The Chevalier d’Eon, unquestionably falls outside the heteronormative gender binary. Mary Frith’s combination of crossdressing, drinking in taverns, and smoking seem to point to Mary also landing squarely outside the gender norms of their day. Though Julie d’Aubigny’s frequency of performing en travesti is low, her thrilling personal life, both romantic and platonic, was full of performative acts that leave little doubt as to their queerness. Madame Vestris seems to have used crossdressing as a vehicle to fame but that is where the queerness ends. However, her entrance into and ultimate success in a male dominated theater scene was an important break from hegemonic gender constructs. Although Eugene d’Ameli’s career in blackface calls into question compassion and decency, it is a fact that he was one of the best minstrel performers of his generation. As a female impersonator and possible dandy, he lived both his professional and personal lives in the queer realm.
I partially agree with Butler’s simplified assertion but in my own experience as a queer person/artist/musician, I recognize that there are feelings and intuitions, admittedly based on preconceived social constructs, that inspire the performativity referenced by Butler: that gender is not just a doing but also a being. However, there is a value in the simplified version as it provides an objective framework by which we can offer alternative readings to individuals that were undeniably fantastic in their being, fantastic as in outside of the ordinary, whose observable performative acts were undoubtedly not in line with their contemporary binary construct.
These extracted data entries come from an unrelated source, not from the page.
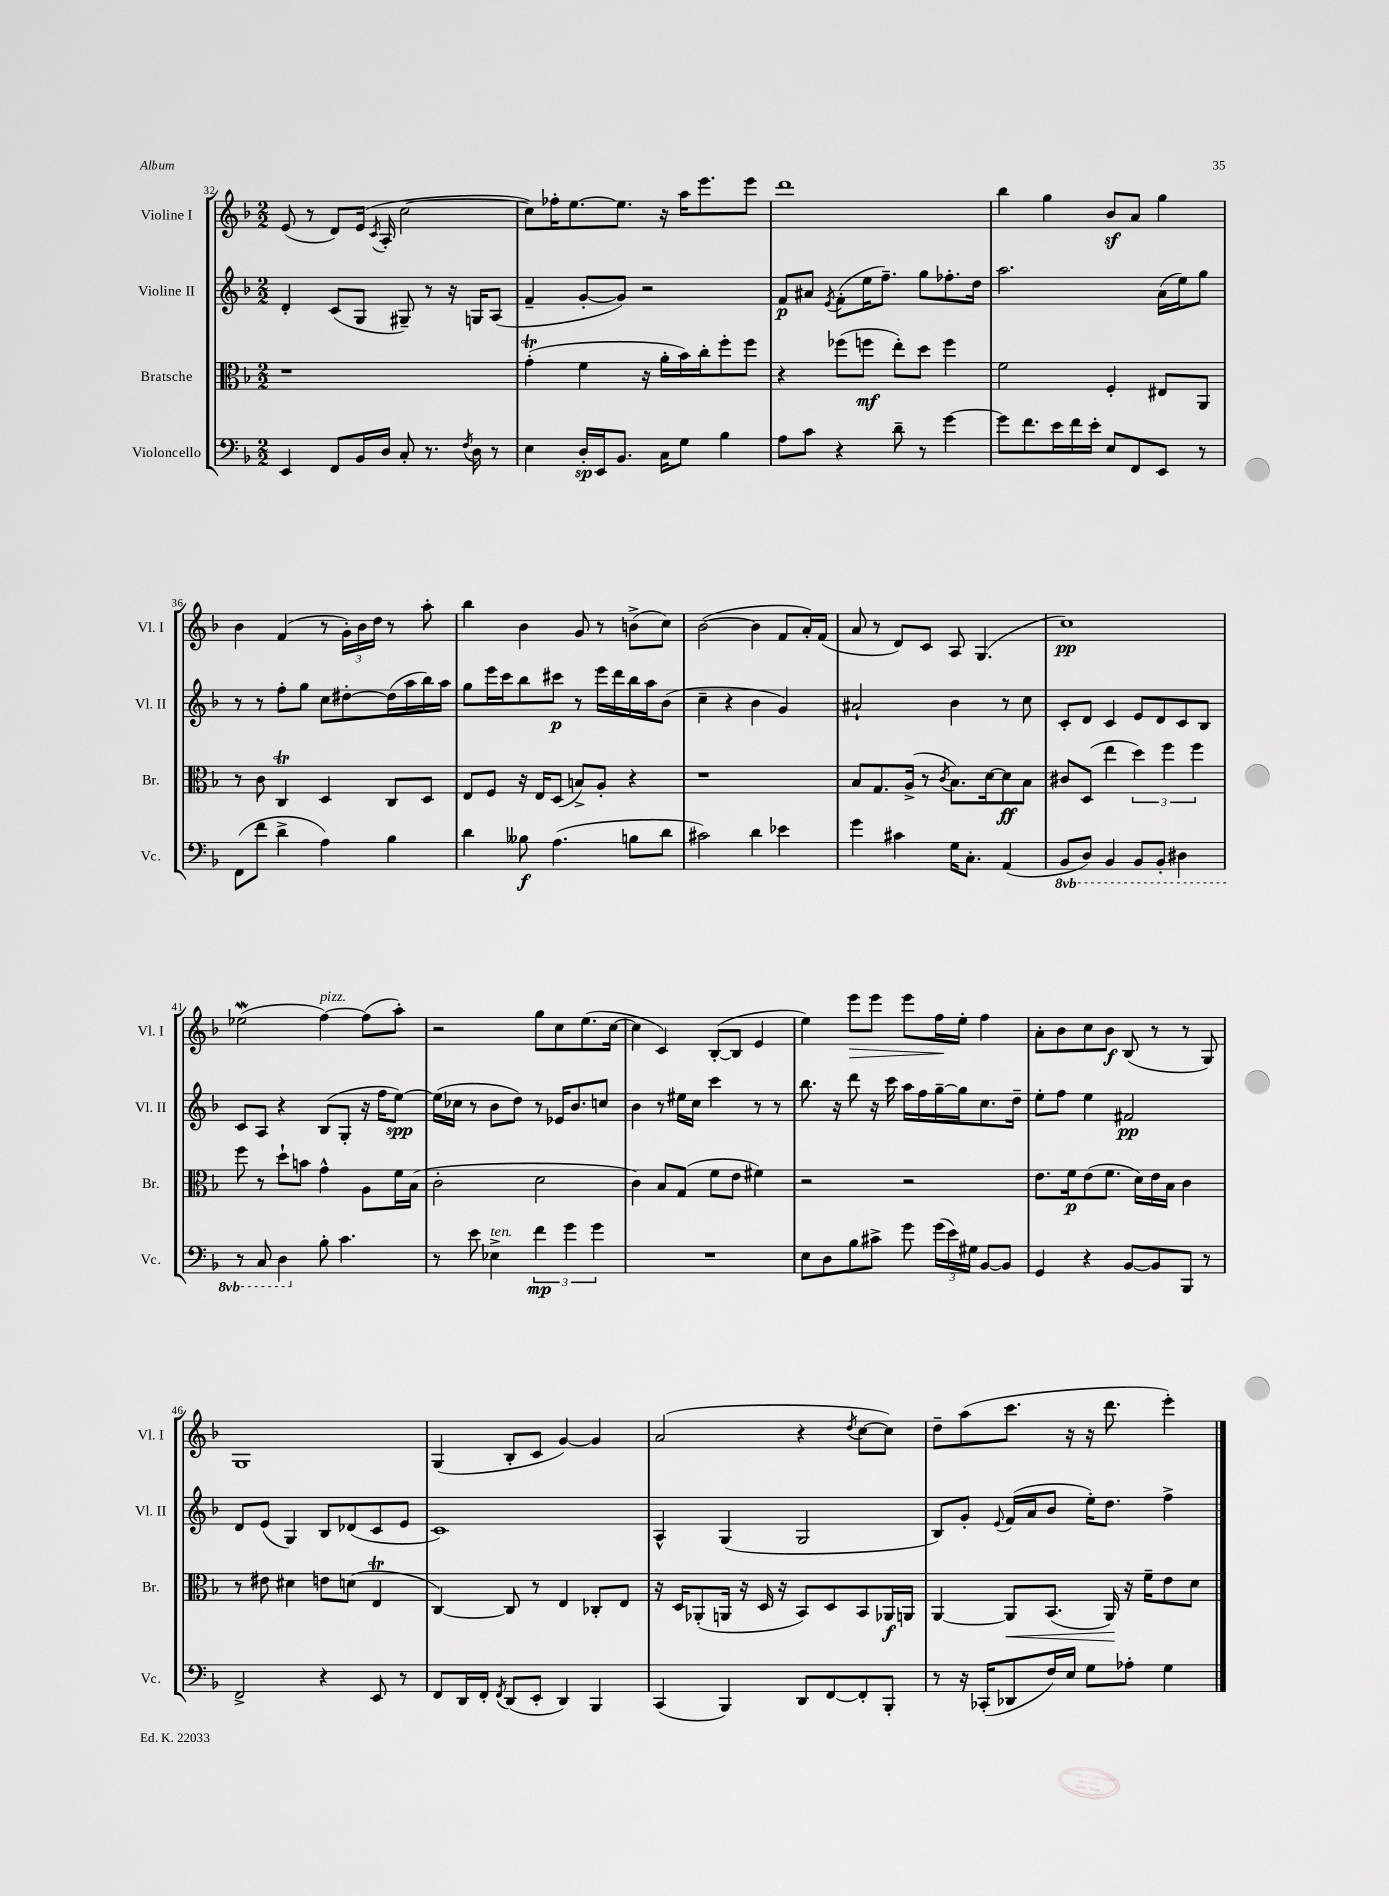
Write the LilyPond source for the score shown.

<<
\new StaffGroup <<
\new Staff = "s0" \with { instrumentName = "Violine I" shortInstrumentName = "Vl. I" } {
    \clef treble \key f \major \numericTimeSignature \time 2/2
    \autoBeamOff e'8( r8 d'8[) e'16]( \acciaccatura { c'8 } a16-. c''2~ |
    c''8[) fes''16-. e''8.~ e''8.] r16 a''16[ e'''8. e'''8] |
    d'''1 |
    bes''4 g''4 bes'8[\sf a'8] g''4 |
    bes'4 f'4( r8 \tuplet 3/2 { g'16[-.) bes'16 d''16] } r8 a''8-. |
    bes''4 bes'4 g'8 r8 b'8[->( c''8]) |
    bes'2~( bes'4 f'8[ a'16-.) f'16]( |
    a'8 r8 d'8[) c'8] a8 g4.( |
    c''1\pp) |
    ees''2\mordent( f''4~^\markup { \italic "pizz." }) f''8[( a''8]-.) |
    r2 g''8[ c''8 e''8.( c''16]~ |
    c''4 c'4) bes8[~-.( bes8] e'4 |
    e''4) e'''8[\> e'''8] e'''8[ f''16\! e''16]-. f''4 |
    a'8[-. bes'8 c''8 bes'8]\f bes8( r8 r8 g8) |
    g1 |
    g4( bes8[-. c'8] g'4~) g'4 |
    a'2( r4 \acciaccatura { d''8 } c''8[~ c''8]) |
    d''8[-- a''8( c'''8.] r16 r16 d'''8. e'''4-.) \bar "|." |
}
\new Staff = "s1" \with { instrumentName = "Violine II" shortInstrumentName = "Vl. II" } {
    \clef treble \key f \major \numericTimeSignature \time 2/2
    \autoBeamOff d'4-. c'8[( g8] gis8--) r8 r16 g16[ a8]( |
    f'4-- g'8[~-. g'8]) r2 |
    f'8[\p ais'8] \acciaccatura { e'8 } f'8[-.( e''16 f''8.]--) g''8[ fes''8.-. d''16] |
    a''2. a'16[( e''16) g''8] |
    r8 r8 f''8[-. g''8] c''8[ dis''8~-. dis''16( a''16 bes''16) a''16] |
    g''8[ e'''16 c'''16 bes''8 cis'''8]\p r8 e'''16[ d'''16 bes''16 a''16 bes'8]( |
    c''4-- r4 bes'4 g'4) |
    ais'2-! bes'4 r8 c''8 |
    c'8[-. d'8] c'4 e'8[ d'8 c'8 bes8] |
    c'8[ a8] r4 bes8[( g8]-. r16 f''16[ e''8]~\spp) |
    e''16[( ces''16] r8 bes'8[ d''8]) r8 ees'16[ bes'8. c''8] |
    bes'4 r8 eis''16[ c''16] c'''4 r8 r8 |
    bes''8. r16 d'''8 r16 c'''16 a''16[ f''16 g''16~-- g''16 c''8. d''16]-- |
    e''8[-. f''8] e''4 fis'2\pp |
    d'8[ e'8]( g4) bes8[ des'8( c'8 e'8] |
    c'1) |
    a4-^ g4( g2 |
    bes8[) g'8]-. \appoggiatura { e'8 } f'16[( a'16 bes'8] e''16[-.) d''8.] f''4-> \bar "|." |
}
\new Staff = "s2" \with { instrumentName = "Bratsche" shortInstrumentName = "Br." } {
    \clef alto \key f \major \numericTimeSignature \time 2/2
    \autoBeamOff r1 |
    g'4-.\trill( f'4 r16 a'16[-. bes'16) c''16-. f''8-. f''8] |
    r4 fes''8[( f''8]\mf e''8[-.) d''8] f''4 |
    f'2 f4-. eis8[ a,8] |
    r8 c'8 c4\trill d4 c8[ d8] |
    e8[ f8] r16 e16[ d8]( b8[->) a8]-. r4 |
    r1 |
    bes8[ g8. a16]->( r8 \acciaccatura { c'8 } bes8.[) d'16~ d'8\ff bes8] |
    cis'8[ d8]( e''4 \tuplet 3/2 { d''4) f''4 f''4 } |
    f''8 r8 d''8[-! b'8] g'4-^ a8[ f'16 bes16]( |
    c'2-. d'2 |
    c'4) bes8[ g8]( f'8[ e'8] fis'4) |
    r2 r2 |
    e'8.[ f'16\p e'8( f'8.] d'16[) e'16 bes16] c'4 |
    r8 eis'8 dis'4 e'8[ d'8]( e4\trill |
    c4~) c8 r8 e4 ces8[-. e8] |
    r16 d16[ aes,8-.( a,16] r16 d16 r16 bes,8[) d8 bes,8 aes,16\f a,16] |
    a,4~ a,8[\< bes,8.]( a,16\!) r16 f'16[-- e'8 d'8] \bar "|." |
}
\new Staff = "s3" \with { instrumentName = "Violoncello" shortInstrumentName = "Vc." } {
    \clef bass \key f \major \numericTimeSignature \time 2/2 \set Staff.ottavationMarkups = #ottavation-simple-ordinals
    \autoBeamOff e,4 f,8[ bes,16 d16] c8-. r8. \acciaccatura { f8 } d16 r8 |
    e4 d16[-.\sp e,16 bes,8.] c16[ g8] bes4 |
    a8[ c'8] r4 d'8-- r8 g'4~ |
    g'8[ f'8. e'16 f'16 e'16]-. e8[ f,8 e,8] r8 |
    f,8[( f'8] d'4-> a4) bes4 |
    d'4 beses8\f a4.( b8[ d'8] |
    cis'2) d'4 ees'4 |
    g'4 cis'4 g16[ c8.]-. a,4( |
    \ottava #-1 bes,,8[ d,8]) bes,,4 bes,,8[ bes,,8]-. dis,4 |
    r8 c,8 d,4 \ottava #0 bes8-. c'4. |
    r8 e'8 ees4->^\markup { \italic "ten." } \tuplet 3/2 { f'4\mp g'4 g'4 } |
    R1 |
    e8[ d8 bes8 cis'8]-> g'8 \tuplet 3/2 { g'16[( e'16) gis16] } bes,8[~ bes,8] |
    g,4 r4 bes,8[~ bes,8 bes,,8] r8 |
    f,2-> r4 e,8 r8 |
    f,8[ d,16 f,16]-. \acciaccatura { f,8 } d,8[( e,8]-. d,4) bes,,4 |
    c,4( bes,,4) d,8[ f,8~ f,8-. bes,,8]-. |
    r8 r16 ces,16[-.( des,8 f16) e16] g8[ aes8]-. g4 \bar "|." |
}
>>
>>
\layout { \context { \Score currentBarNumber = #32 } }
Even with the limitations encountered with traditional resources, as the research continued it became even clearer that queerness has existed at all times and in many different areas of the music performance universe. Fortunately, in the last thirty years with the addition of gender and queer studies in higher education institutions, printed and web-based literature over gender nonconformity has become more readily available making further study possible.